3. Janice McAfee still wants to recover John McAfee’s body
That’s the backstory to this interview, but more importantly the journey from now on. Janice is determined to follow John’s last wishes, which were that if he died, he wanted his body to be cremated.
“His body is still in the morgue of the prison where he died. I don’t know why they decided to keep his body. They don’t need it. Two years ago, I had the money to do an independent autopsy; a year ago, I had the money, but now I don’t.”
“I supported myself by doing odd jobs here and there; that was not important. What was important was what I could do for John. I was not the victim – John was the victim – and I needed the autopsy report, not to continue my fight with the Spanish authorities, but to know what happened to him.”
I told Janice that people thought John was running out of time and had reached the end of his road. An extradition warrant had been issued just hours before his death, and his time in an American prison was sure to be difficult.
He was an example of how American authorities don't like people who thumb their noses at them. In some ways, wasn't his apparent suicide perfectly reasonable for a proud man?
“We never talked about it. Although he did tell me he wanted to be cremated, it was because he knew someone wanted to kill him, but that wasn’t the point.”
I don't want to take one side or the other. Just tell me what my body is saying. I'm not looking for justice - there is no such thing on earth anymore. I just want John's wish to come true.

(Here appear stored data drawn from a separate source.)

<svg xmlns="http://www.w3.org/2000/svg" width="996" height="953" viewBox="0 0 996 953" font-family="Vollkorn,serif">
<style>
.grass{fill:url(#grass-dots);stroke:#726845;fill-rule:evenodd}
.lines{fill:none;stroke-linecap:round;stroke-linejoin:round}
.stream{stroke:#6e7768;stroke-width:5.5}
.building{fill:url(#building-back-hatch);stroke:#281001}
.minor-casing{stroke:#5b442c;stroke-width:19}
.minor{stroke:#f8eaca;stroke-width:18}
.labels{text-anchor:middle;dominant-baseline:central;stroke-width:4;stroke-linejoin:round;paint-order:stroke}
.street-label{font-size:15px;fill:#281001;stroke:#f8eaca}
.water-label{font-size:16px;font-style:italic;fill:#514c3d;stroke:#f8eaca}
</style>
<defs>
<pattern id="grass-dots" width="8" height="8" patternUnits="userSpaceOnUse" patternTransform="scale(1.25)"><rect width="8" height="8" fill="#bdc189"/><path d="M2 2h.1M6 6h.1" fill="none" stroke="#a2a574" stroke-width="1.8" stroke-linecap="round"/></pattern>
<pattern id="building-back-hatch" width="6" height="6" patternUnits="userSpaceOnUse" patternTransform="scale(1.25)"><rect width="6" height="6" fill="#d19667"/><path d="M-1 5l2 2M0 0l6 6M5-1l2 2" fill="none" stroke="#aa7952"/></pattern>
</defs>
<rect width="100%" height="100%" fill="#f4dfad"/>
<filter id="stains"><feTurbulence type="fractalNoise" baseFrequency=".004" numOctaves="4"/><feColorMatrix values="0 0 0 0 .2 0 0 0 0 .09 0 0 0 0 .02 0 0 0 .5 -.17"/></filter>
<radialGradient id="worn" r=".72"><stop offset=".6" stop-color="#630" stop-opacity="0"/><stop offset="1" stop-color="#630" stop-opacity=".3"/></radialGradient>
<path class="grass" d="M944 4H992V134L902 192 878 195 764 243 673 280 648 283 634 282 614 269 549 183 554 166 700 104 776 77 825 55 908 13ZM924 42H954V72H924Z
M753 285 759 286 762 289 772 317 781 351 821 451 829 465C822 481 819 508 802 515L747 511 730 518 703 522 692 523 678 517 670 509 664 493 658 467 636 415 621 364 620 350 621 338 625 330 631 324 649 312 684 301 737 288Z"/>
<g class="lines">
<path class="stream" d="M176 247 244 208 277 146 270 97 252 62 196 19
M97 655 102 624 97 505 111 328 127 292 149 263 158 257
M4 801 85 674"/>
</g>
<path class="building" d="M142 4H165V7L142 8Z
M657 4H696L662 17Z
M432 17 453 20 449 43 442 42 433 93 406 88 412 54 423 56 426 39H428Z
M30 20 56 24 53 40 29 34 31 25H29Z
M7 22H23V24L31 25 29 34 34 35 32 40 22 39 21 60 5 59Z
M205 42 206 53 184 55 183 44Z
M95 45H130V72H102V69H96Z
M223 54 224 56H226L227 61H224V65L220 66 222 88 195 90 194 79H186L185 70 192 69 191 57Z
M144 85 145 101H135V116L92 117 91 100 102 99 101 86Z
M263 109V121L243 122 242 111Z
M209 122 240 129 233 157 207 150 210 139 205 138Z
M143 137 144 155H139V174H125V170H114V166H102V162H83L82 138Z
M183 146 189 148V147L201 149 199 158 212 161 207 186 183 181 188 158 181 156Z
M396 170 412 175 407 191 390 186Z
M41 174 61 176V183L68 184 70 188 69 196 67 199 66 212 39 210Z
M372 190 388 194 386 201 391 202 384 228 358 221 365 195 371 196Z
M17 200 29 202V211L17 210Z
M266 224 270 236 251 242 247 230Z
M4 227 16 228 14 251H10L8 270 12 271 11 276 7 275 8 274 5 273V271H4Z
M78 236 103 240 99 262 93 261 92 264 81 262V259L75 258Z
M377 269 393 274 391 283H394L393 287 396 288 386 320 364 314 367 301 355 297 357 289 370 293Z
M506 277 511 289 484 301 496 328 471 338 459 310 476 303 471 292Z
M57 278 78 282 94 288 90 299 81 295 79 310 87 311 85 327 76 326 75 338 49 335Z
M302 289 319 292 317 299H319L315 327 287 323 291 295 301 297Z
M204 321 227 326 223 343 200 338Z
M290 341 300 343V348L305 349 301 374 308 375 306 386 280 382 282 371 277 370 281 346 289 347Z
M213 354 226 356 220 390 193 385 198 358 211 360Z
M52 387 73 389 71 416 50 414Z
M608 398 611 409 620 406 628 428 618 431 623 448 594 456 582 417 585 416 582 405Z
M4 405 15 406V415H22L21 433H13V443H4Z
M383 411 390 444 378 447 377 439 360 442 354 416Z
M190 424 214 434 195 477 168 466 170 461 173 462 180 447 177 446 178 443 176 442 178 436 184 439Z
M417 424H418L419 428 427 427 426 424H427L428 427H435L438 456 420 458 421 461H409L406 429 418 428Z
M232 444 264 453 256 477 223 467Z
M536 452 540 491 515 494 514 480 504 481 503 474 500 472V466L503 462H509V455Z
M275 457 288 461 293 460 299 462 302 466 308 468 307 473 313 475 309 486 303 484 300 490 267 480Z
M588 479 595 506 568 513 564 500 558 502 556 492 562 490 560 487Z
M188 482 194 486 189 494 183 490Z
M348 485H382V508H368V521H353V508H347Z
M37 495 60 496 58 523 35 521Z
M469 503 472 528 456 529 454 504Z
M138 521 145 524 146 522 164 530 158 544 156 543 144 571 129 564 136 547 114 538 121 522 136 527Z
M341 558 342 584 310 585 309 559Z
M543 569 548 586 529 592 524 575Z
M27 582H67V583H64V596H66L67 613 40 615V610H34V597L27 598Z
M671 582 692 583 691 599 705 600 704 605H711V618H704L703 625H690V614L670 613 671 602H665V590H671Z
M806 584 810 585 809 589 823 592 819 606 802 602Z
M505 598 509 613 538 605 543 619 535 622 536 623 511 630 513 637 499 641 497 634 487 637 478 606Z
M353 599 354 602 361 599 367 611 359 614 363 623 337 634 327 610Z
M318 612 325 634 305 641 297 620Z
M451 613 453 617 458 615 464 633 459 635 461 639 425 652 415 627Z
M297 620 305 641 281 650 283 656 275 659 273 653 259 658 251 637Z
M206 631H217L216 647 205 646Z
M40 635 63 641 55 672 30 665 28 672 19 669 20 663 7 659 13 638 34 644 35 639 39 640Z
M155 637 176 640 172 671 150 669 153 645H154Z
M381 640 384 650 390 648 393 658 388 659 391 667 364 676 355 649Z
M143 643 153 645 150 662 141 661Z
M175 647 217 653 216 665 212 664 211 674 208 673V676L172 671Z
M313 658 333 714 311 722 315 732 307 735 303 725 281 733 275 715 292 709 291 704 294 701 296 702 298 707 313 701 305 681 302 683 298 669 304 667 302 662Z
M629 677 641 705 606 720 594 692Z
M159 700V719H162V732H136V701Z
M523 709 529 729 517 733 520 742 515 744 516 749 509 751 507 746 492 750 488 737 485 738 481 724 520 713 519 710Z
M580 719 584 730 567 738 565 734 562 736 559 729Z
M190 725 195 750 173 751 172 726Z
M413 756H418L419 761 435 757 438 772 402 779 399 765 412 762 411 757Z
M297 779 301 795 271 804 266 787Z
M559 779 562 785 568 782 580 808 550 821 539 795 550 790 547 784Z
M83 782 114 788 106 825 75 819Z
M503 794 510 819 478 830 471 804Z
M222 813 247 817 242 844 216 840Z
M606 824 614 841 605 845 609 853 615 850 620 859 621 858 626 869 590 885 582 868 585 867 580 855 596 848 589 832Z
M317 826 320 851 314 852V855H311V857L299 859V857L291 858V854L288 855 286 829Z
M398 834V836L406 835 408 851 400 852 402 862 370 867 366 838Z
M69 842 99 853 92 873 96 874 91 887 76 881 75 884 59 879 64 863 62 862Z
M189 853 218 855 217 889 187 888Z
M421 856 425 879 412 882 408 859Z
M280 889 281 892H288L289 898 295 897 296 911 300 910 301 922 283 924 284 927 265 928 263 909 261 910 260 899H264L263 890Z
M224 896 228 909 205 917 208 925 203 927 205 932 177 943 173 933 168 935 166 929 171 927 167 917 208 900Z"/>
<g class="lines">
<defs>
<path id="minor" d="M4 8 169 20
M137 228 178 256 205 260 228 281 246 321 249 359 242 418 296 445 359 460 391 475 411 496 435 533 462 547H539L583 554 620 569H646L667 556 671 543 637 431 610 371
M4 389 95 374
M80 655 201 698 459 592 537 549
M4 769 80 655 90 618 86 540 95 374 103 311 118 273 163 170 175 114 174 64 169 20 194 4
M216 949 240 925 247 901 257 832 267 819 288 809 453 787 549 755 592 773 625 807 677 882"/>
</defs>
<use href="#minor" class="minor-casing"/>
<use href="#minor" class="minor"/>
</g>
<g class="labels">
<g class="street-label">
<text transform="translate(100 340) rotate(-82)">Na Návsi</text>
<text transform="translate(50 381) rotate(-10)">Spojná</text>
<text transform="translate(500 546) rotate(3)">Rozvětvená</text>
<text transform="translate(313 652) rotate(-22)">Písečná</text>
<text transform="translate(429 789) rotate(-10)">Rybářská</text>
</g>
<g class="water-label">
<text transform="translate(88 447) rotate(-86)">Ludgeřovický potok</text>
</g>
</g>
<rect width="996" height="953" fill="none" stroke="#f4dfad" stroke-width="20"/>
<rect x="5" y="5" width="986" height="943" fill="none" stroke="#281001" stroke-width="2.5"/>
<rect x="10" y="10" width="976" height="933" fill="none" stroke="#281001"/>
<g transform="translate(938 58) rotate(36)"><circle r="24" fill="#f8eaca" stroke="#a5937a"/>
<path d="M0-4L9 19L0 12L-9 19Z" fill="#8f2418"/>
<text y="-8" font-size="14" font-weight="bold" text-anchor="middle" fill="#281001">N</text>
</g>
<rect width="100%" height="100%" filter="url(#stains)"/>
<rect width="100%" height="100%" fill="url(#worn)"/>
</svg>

Janice is a U.S. citizen, but understandably she was in no rush to return to the U.S. when she didn’t know what her status was.
4. John McAfee Netflix Documentary
A Netflix documentary titled Running with the Devil: The Wild World of John McAfee was released last year and portrayed her and John as fugitives, but Janice doesn't think that's the true story.

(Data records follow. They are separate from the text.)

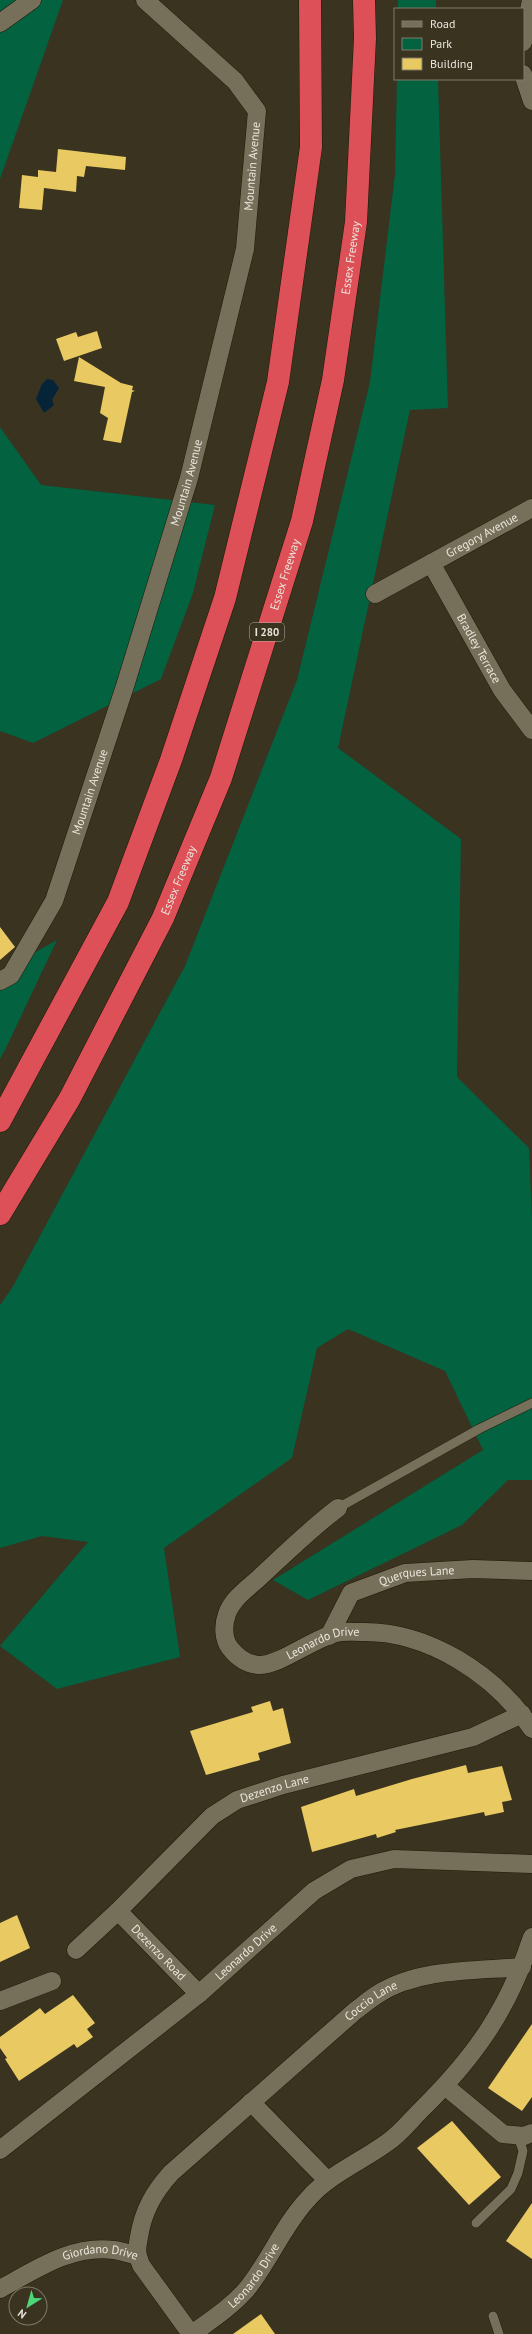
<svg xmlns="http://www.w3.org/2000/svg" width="532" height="2334" viewBox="0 0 532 2334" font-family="'PT Sans',sans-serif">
<rect width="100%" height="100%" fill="#393320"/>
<g fill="#036240">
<path d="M0 0H63L0 179Z"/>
<rect x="398" y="0" width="38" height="9"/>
<path d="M397 79H438L448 408 410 410 338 748 461 839 457 1077 529 1148 532 1220V1480H508L462 1525 308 1600 273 1580 483 1450 445 1371 348 1329 317 1348 292 1458 164 1548 180 1657 57 1689 0 1646 88 1542 42 1536 0 1548V1305L12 1288 185 966 297 680 370 382 395 174Z"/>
<path d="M0 427 41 485 215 505 193 593 161 679 33 743 0 731Z"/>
<path d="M57 940 6 1048 0 1059V972Z"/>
</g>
<path fill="#062438" d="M47 379 53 380 59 388 52 400 54 405 44 413 36 399 42 384Z"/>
<g fill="#e9c961">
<path d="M58 149 126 157 125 170 86 166 84 177 77 176 76 192 44 188 42 210 19 208 22 175 38 177V170L56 172Z"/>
<path d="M97 331 102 348 64 361 56 339 76 332 78 337Z"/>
<path d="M79 357 121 383 133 386 132 390 135 391 132 392 121 443 103 440 108 418 100 413 105 387 74 381Z"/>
<path d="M0 927 15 947 0 960Z"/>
<path d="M270 1701 273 1711 283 1708 291 1743 258 1753 260 1760 206 1775 190 1731 253 1712 251 1707Z"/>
<path d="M466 1765 468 1773 502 1766 512 1800 502 1802 504 1812 485 1816 484 1812 395 1830 396 1832 377 1838 376 1834 312 1852 301 1807 354 1789 356 1796 412 1779Z"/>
<path d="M17 1915 30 1948 0 1962V1923Z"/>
<path d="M73 1995 95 2023 87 2029 93 2037 77 2048 74 2044 19 2081 5 2059 7 2058 0 2048V2037L40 2008 45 2014Z"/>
<path d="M532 2024V2097L522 2111 488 2088Z"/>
<path d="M452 2121 501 2177 469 2205 417 2148Z"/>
<path d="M532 2203V2259L506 2241Z"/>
<path d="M261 2314 275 2334H233Z"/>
</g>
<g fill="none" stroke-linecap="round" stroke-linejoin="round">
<defs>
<g id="lane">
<path d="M338 1508 479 1429 532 1403"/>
<path d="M476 2223 511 2189 518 2173 523 2151 518 2136"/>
<path d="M493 2316 499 2334"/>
</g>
<g id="street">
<path d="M0 23 32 0"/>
<path d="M523 42 531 0"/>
<path d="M523 74 532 101"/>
<path id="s1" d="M431 563 502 690 532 730"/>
<path id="s2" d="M375 594 532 508"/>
<path id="s3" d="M0 981 11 975 54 901 125 686 189 478 245 249 257 111 235 81 145 0"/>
<path id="s4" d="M338 1508C309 1530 286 1553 259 1578 248 1588 232 1599 227 1614 223 1625 223 1639 230 1648 237 1657 247 1664 258 1665 279 1666 312 1639 336 1633 343 1631 352 1632 360 1632 427 1630 495 1674 532 1729"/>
<path id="s5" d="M329 1636 351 1593 405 1573 473 1569 532 1571"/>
<path id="s6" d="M118 1911 199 1994"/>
<path id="s7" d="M76 1950 118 1911 212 1816 237 1800 283 1785 473 1737 522 1714"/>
<path d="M0 2001 52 1981"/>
<path d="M445 2086 503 2134 524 2136 532 2133"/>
<path d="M251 2102 327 2180"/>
<path id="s8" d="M0 2150 199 1994 314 1891 351 1869 394 1859 532 1864"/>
<path id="s9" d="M138 2256C136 2250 138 2243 139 2237 143 2211 154 2192 171 2173L355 2011C363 2005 370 1999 378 1994 419 1968 476 1971 522 1967"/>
<path id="s10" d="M0 2289C35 2270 72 2244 114 2250 122 2251 130 2254 138 2256L141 2265 191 2334"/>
<path id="s11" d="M192 2334C211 2320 230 2308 246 2290 269 2262 283 2226 307 2200 329 2174 361 2162 388 2142 400 2134 410 2121 420 2111 475 2057 508 2010 532 1937"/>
</g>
<g id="highway">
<path d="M0 1121 118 902 171 760 225 598 278 382 311 147 310 0"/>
<path id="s12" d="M0 1214 70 1098 163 918 221 778 302 521 333 380 356 222 365 38 364 0"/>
</g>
</defs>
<use href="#lane" stroke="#201a08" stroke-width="10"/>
<use href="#street" stroke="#201a08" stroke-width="19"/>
<use href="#highway" stroke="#201a08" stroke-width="23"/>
<use href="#lane" stroke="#766f5a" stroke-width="9"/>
<use href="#street" stroke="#766f5a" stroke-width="18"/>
<use href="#highway" stroke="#de5057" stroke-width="22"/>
</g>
<g text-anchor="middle" stroke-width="4" stroke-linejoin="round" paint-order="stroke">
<rect fill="#393320" stroke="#b5b0a3" stroke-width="1" x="250" y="623" width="34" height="18" rx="3"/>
<g font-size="11" font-weight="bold" fill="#eae6db">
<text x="267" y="636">I 280</text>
</g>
<g font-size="12" fill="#eae6db" stroke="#393320">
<text dy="4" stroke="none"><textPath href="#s3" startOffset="861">Mountain Avenue</textPath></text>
<text dy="4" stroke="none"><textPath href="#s12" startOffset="1027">Essex Freeway</textPath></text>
<text dy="4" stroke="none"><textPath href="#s3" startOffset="537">Mountain Avenue</textPath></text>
<text dy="4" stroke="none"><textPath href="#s2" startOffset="122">Gregory Avenue</textPath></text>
<text dy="4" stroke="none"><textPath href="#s12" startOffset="703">Essex Freeway</textPath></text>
<text dy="4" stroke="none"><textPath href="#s1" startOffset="98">Bradley Terrace</textPath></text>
<text dy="4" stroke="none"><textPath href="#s3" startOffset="213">Mountain Avenue</textPath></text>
<text dy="4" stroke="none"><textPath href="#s12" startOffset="379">Essex Freeway</textPath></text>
<text dy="4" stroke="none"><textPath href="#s5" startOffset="117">Querques Lane</textPath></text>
<text dy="4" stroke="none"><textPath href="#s4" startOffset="293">Leonardo Drive</textPath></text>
<text dy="4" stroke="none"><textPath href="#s7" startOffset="260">Dezenzo Lane</textPath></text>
<text dy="4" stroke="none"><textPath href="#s8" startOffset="316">Leonardo Drive</textPath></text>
<text dy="4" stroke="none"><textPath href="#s6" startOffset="58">Dezenzo Road</textPath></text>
<text dy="4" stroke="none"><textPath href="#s9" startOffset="356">Coccio Lane</textPath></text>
<text dy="4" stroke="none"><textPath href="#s10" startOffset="109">Giordano Drive</textPath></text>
<text dy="4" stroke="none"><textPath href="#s11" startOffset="86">Leonardo Drive</textPath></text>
</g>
</g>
<rect x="394" y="8" width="130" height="72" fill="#393320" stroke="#807b6b"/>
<rect x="402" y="21" width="20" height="6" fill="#766f5a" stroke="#807b6b"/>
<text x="430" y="28" font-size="12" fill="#eae6db">Road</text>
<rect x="402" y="38" width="20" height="12" fill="#036240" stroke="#807b6b"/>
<text x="430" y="48" font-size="12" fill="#eae6db">Park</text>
<rect x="402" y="58" width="20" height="12" fill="#e9c961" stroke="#807b6b"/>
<text x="430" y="68" font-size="12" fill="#eae6db">Building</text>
<g transform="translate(28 2306) rotate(217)"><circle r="19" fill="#393320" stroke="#807b6b"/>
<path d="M0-3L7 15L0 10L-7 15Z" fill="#4bd677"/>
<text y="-6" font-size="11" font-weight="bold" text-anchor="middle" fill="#eae6db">N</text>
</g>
</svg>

This is more a story about the reporters themselves, who tried to paint a public figure through sensationalist narratives but failed to do so. They focused attention when the focus should have been on the real story of why McAfee was willing to be a so-called fugitive... or why Janice stayed with him.
"People forget very quickly and I understand why because the world moves so fast these days. I just hope he is remembered correctly, that's the least he deserves."
Janice wanted closure. She wanted to cremate her husband, remember him with love, and figure out what to do next.
I hope she gets her wish. Everyone deserves the chance to move on, and Janice McAfee more than many others.